Le nucléaire actuel, et le nucléaire durable de quatrième génération utilisant 100 fois mieux la ressource uranium, devraient être présents dans toutes les réglementations européennes en faveur du climat.
Or, il en est actuellement absent.
Dossier n°3 : La réforme du marché de l’électricité
La réforme partielle du marché de l’électricité, en préparation, se focalise sur l’incapacité du marché à donner des signaux de long terme pour les investissements intensifs en capital (nucléaire et renouvelables). C’est bien mais c’est insuffisant.
En effet, l’organisation du marché européen nécessite une réforme de fond compte tenu de la diversité des moyens de production de l’électricité et de leurs coûts très différents d’un pays à l’autre.
L’actuelle organisation du marché n’est pas satisfaisante car elle est inéquitable. elle conduit à faire supporter les conséquences économiques désastreuses résultants des mauvais choix de certains État aux autres pays membres. Les impacts du prix du gaz doivent être contrés par des moyens autres que par des « chèques énergie », et la priorité d’accès au réseau électrique accordée aux EnRI doit être supprimée.
En effet, le « coût marginal nul » annoncé des EnRI ne prend pas en compte les coûts supplémentaires associés à la compensation de leur intermittence, actuellement supportés par les producteurs utilisant des moyens pilotables, ni les surcoûts du réseau liés à la décentralisation de la production et payés directement par les consommateurs.

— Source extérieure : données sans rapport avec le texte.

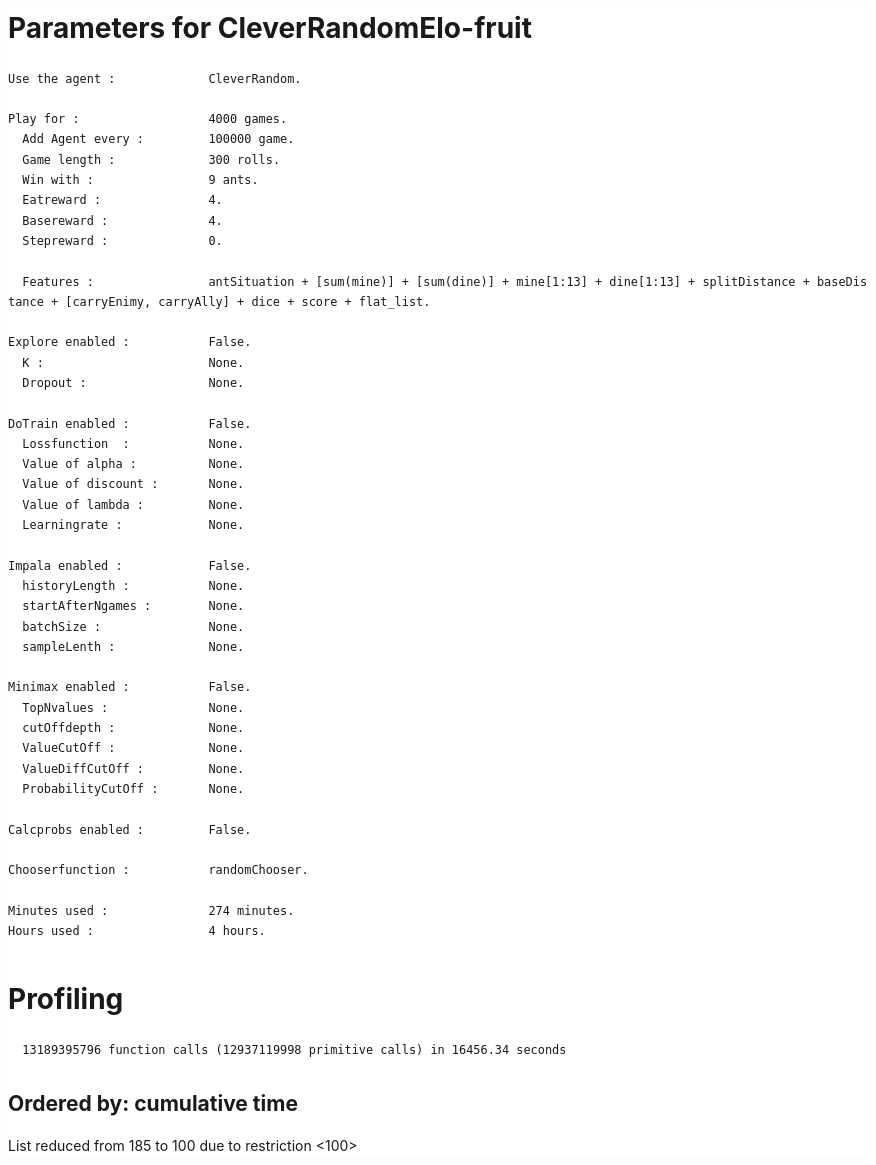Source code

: # Parameters for CleverRandomElo-fruit

    Use the agent :             CleverRandom.

    Play for :                  4000 games.
      Add Agent every :         100000 game.
      Game length :             300 rolls.
      Win with :                9 ants.
      Eatreward :               4.
      Basereward :              4.
      Stepreward :              0.

      Features :                antSituation + [sum(mine)] + [sum(dine)] + mine[1:13] + dine[1:13] + splitDistance + baseDistance + [carryEnimy, carryAlly] + dice + score + flat_list.

    Explore enabled :           False.
      K :                       None.
      Dropout :                 None.

    DoTrain enabled :           False.
      Lossfunction  :           None.
      Value of alpha :          None.
      Value of discount :       None.
      Value of lambda :         None.
      Learningrate :            None.

    Impala enabled :            False.
      historyLength :           None.
      startAfterNgames :        None.
      batchSize :               None.
      sampleLenth :             None.

    Minimax enabled :           False.
      TopNvalues :              None.
      cutOffdepth :             None.
      ValueCutOff :             None.
      ValueDiffCutOff :         None.
      ProbabilityCutOff :       None.

    Calcprobs enabled :         False.

    Chooserfunction :           randomChooser.

    Minutes used :              274 minutes.
    Hours used :                4 hours.

# Profiling


      13189395796 function calls (12937119998 primitive calls) in 16456.34 seconds

##    Ordered by: cumulative time
   List reduced from 185 to 100 due to restriction <100>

Or, ces coûts supplémentaires volontairement masqués et ignorés deviendront de plus en plus importants avec la mise à l’arrêt de dizaines de centrales à charbon / lignite, et même nucléaires. Cette évolution diminuera la pilotabilité du mix électrique et augmentera les besoins de compensation par tous les autres moyens pilotables coûteux (gaz, stockages par batteries, effacements, flexibilités, etc.). Ces coûts supplémentaires devraient s’ajouter aux coûts directs des moyens intermittents.
En conséquence…
Pour une transition énergétique réussie vers une société décarbonée, la Commission européenne doit préparer une réforme de fond, dont les deux priorités sont la lutte contre le changement climatique et la sécurité d’approvisionnement.
A cet effet, il est nécessaire de développer massivement une électricité décarbonée pilotable, compétitive, et européenne, fondée essentiellement sur l’hydraulique et le nucléaire de transition avec la troisième génération en développement, puis durable avec la quatrième génération.
L’ambition européenne doit évoluer vers une politique conforme à l’Article 194.2 du Traité sur le Fonctionnement de l’Union Européenne, et au Traité Euratom. La Commission européenne ne doit plus se laisser manipuler par la politique antinucléaire aveugle de quelques États membres qui met en danger l’unité européenne.
J’espère, Madame la Présidente, que dans un souci de gestion durable des ressources et de préservation de l’environnement vous serez sensible à ce plaidoyer pour le nucléaire actuel et futur à l’échelle européenne qui aidera la transition énergétique vers la décarbonation de l’économie, et que vous corrigerez la situation actuelle afin de restaurer la crédibilité de la Commission européenne.
Je vous prie, Madame la Présidente, d’agréer l’expression des respectueux hommages d’un simple citoyen européen.